Stored entries:
┄┄┄┄┄┄┄┄┄┄
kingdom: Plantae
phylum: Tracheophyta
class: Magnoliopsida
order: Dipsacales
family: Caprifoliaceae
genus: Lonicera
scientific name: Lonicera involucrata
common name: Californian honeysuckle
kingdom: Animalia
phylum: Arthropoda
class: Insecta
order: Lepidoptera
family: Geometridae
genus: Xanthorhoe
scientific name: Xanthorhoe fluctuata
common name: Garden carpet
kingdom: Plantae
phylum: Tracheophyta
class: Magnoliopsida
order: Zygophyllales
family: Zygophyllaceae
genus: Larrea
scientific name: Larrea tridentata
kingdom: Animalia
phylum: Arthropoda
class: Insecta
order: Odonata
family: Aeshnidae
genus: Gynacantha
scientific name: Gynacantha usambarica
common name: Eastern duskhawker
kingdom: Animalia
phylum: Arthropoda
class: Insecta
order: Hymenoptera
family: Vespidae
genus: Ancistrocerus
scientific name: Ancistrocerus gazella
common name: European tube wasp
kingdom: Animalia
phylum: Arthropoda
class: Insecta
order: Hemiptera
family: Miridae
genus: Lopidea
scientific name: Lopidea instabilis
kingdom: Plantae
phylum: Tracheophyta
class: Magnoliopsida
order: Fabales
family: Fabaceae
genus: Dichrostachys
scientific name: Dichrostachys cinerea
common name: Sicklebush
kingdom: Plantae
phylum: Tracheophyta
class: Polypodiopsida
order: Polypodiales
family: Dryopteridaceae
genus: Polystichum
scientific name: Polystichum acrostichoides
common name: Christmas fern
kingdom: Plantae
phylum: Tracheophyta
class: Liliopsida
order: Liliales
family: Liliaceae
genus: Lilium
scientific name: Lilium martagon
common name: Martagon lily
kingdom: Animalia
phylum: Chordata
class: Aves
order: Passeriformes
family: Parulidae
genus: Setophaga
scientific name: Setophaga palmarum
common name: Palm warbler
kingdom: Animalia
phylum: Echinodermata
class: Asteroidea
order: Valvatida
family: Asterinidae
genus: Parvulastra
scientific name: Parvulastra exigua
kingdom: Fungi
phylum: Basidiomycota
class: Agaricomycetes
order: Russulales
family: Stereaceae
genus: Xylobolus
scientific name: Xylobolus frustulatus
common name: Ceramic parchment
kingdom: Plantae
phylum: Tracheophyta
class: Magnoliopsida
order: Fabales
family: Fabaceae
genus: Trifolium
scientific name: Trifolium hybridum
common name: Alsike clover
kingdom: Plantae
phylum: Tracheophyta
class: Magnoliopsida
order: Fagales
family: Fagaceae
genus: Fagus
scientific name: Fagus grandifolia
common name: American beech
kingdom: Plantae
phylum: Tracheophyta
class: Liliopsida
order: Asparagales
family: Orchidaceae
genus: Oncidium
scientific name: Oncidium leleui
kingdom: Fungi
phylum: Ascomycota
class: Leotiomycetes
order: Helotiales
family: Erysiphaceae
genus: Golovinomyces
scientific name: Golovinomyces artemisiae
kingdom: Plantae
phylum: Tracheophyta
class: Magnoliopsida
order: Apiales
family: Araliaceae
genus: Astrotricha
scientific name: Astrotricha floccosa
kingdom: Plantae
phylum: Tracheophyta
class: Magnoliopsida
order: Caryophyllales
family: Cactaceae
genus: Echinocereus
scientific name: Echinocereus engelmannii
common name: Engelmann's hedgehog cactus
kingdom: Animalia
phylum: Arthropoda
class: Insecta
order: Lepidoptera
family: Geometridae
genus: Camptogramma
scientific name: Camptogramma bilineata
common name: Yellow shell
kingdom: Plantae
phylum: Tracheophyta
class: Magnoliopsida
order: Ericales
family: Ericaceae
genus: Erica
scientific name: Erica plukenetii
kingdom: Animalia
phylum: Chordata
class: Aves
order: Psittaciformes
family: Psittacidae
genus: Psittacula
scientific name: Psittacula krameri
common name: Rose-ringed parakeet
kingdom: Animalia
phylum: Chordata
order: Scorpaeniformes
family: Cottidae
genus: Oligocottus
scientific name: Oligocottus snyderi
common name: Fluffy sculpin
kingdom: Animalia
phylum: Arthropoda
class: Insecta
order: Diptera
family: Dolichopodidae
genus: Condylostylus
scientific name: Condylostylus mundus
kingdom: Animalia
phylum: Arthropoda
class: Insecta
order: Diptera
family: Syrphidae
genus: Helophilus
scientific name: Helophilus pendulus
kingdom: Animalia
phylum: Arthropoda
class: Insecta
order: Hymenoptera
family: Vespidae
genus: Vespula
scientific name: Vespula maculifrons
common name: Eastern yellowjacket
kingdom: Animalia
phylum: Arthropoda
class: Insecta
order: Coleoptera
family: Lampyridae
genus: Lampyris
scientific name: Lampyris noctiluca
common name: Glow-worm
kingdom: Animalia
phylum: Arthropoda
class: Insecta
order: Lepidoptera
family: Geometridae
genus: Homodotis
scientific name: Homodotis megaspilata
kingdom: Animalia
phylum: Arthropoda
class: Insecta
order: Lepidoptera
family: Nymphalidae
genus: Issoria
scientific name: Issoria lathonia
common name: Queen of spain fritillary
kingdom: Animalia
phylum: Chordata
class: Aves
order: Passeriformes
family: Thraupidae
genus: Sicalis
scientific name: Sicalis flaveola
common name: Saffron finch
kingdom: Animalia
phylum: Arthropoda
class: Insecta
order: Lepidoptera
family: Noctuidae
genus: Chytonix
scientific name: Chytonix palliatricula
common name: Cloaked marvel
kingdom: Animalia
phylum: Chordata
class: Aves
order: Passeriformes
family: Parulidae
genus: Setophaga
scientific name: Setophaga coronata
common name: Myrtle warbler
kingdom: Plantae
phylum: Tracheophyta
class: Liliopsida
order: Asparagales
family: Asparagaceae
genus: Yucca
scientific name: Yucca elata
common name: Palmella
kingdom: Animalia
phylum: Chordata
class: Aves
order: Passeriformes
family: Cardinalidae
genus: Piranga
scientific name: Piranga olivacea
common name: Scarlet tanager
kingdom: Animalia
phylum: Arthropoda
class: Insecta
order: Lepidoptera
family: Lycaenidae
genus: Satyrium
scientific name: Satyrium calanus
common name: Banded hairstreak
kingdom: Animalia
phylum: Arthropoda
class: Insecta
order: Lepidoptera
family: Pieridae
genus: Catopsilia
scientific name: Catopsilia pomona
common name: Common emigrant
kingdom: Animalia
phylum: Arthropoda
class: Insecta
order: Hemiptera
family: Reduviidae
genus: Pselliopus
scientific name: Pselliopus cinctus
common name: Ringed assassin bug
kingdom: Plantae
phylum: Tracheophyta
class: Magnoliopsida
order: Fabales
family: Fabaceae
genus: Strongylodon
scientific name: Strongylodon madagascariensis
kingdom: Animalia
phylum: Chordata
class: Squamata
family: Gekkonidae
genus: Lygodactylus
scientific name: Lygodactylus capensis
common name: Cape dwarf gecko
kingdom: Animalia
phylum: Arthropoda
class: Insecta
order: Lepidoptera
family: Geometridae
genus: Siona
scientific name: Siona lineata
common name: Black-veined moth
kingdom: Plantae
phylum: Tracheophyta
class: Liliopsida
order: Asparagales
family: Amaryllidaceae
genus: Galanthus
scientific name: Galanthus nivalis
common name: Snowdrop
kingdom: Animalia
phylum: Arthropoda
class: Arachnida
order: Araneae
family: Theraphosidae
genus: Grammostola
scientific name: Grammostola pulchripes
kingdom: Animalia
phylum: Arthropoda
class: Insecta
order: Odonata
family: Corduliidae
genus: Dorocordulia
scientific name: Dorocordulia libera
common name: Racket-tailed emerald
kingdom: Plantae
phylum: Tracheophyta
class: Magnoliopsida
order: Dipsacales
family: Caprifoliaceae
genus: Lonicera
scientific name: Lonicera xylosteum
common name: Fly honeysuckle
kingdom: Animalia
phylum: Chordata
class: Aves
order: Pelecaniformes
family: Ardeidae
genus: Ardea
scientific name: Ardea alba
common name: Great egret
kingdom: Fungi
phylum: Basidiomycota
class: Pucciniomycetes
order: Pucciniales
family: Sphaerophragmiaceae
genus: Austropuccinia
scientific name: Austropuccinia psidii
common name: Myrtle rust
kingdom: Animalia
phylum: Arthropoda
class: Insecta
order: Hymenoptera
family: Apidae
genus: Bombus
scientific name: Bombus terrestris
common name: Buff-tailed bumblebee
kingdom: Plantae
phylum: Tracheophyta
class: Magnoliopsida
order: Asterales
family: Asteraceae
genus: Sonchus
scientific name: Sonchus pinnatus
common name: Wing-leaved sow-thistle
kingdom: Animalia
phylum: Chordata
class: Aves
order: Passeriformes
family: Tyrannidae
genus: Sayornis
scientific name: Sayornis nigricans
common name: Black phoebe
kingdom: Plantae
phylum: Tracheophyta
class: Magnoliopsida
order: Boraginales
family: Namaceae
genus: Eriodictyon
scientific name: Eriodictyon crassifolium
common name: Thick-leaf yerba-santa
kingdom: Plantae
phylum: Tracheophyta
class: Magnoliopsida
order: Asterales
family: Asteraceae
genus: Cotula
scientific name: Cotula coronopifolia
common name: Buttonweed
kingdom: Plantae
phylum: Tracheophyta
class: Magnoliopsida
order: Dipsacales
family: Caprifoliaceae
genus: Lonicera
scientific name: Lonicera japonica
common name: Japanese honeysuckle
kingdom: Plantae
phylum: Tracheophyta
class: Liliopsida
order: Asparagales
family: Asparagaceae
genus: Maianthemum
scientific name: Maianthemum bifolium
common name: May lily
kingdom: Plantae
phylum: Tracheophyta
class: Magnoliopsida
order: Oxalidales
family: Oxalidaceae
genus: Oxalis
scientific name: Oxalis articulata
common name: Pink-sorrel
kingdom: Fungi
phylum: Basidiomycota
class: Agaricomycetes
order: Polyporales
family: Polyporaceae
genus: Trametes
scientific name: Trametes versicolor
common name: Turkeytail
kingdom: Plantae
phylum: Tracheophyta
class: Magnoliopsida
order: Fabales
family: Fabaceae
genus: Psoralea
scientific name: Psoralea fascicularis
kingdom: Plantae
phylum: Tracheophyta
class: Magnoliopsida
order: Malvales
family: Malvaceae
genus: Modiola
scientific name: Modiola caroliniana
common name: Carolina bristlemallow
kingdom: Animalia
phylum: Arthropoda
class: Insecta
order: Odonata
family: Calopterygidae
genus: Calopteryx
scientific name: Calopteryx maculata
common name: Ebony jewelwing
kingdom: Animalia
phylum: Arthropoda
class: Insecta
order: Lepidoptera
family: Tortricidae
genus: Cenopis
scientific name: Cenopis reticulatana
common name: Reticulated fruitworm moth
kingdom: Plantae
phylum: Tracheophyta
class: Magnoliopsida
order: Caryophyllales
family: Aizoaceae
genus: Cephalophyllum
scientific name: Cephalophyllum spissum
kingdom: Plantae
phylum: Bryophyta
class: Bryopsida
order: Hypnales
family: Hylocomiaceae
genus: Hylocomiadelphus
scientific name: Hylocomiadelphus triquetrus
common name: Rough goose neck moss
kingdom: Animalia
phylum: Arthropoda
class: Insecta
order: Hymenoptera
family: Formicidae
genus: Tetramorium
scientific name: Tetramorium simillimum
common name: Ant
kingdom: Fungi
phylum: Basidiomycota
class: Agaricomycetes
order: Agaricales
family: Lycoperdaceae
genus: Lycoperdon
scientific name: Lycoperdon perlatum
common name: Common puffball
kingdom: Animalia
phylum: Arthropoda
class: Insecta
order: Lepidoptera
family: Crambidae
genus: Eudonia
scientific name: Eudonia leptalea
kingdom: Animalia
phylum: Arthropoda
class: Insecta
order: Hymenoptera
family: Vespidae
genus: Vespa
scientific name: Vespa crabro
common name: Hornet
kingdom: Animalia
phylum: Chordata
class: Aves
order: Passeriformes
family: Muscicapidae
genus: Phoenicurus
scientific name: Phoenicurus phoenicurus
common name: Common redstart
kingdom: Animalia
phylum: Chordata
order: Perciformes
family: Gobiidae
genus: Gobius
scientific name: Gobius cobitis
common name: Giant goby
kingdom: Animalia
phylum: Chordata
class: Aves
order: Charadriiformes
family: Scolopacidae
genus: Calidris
┄┄┄┄┄┄┄┄┄┄
Exercise prompt> Format the lines of the material from the one containing "common name: Great egret" through the one containing "genus: Cotula" as a numbered list, leaving out any blank lines.

Task output>
1. common name: Great egret
2. kingdom: Fungi
3. phylum: Basidiomycota
4. class: Pucciniomycetes
5. order: Pucciniales
6. family: Sphaerophragmiaceae
7. genus: Austropuccinia
8. scientific name: Austropuccinia psidii
9. common name: Myrtle rust
10. kingdom: Animalia
11. phylum: Arthropoda
12. class: Insecta
13. order: Hymenoptera
14. family: Apidae
15. genus: Bombus
16. scientific name: Bombus terrestris
17. common name: Buff-tailed bumblebee
18. kingdom: Plantae
19. phylum: Tracheophyta
20. class: Magnoliopsida
21. order: Asterales
22. family: Asteraceae
23. genus: Sonchus
24. scientific name: Sonchus pinnatus
25. common name: Wing-leaved sow-thistle
26. kingdom: Animalia
27. phylum: Chordata
28. class: Aves
29. order: Passeriformes
30. family: Tyrannidae
31. genus: Sayornis
32. scientific name: Sayornis nigricans
33. common name: Black phoebe
34. kingdom: Plantae
35. phylum: Tracheophyta
36. class: Magnoliopsida
37. order: Boraginales
38. family: Namaceae
39. genus: Eriodictyon
40. scientific name: Eriodictyon crassifolium
41. common name: Thick-leaf yerba-santa
42. kingdom: Plantae
43. phylum: Tracheophyta
44. class: Magnoliopsida
45. order: Asterales
46. family: Asteraceae
47. genus: Cotula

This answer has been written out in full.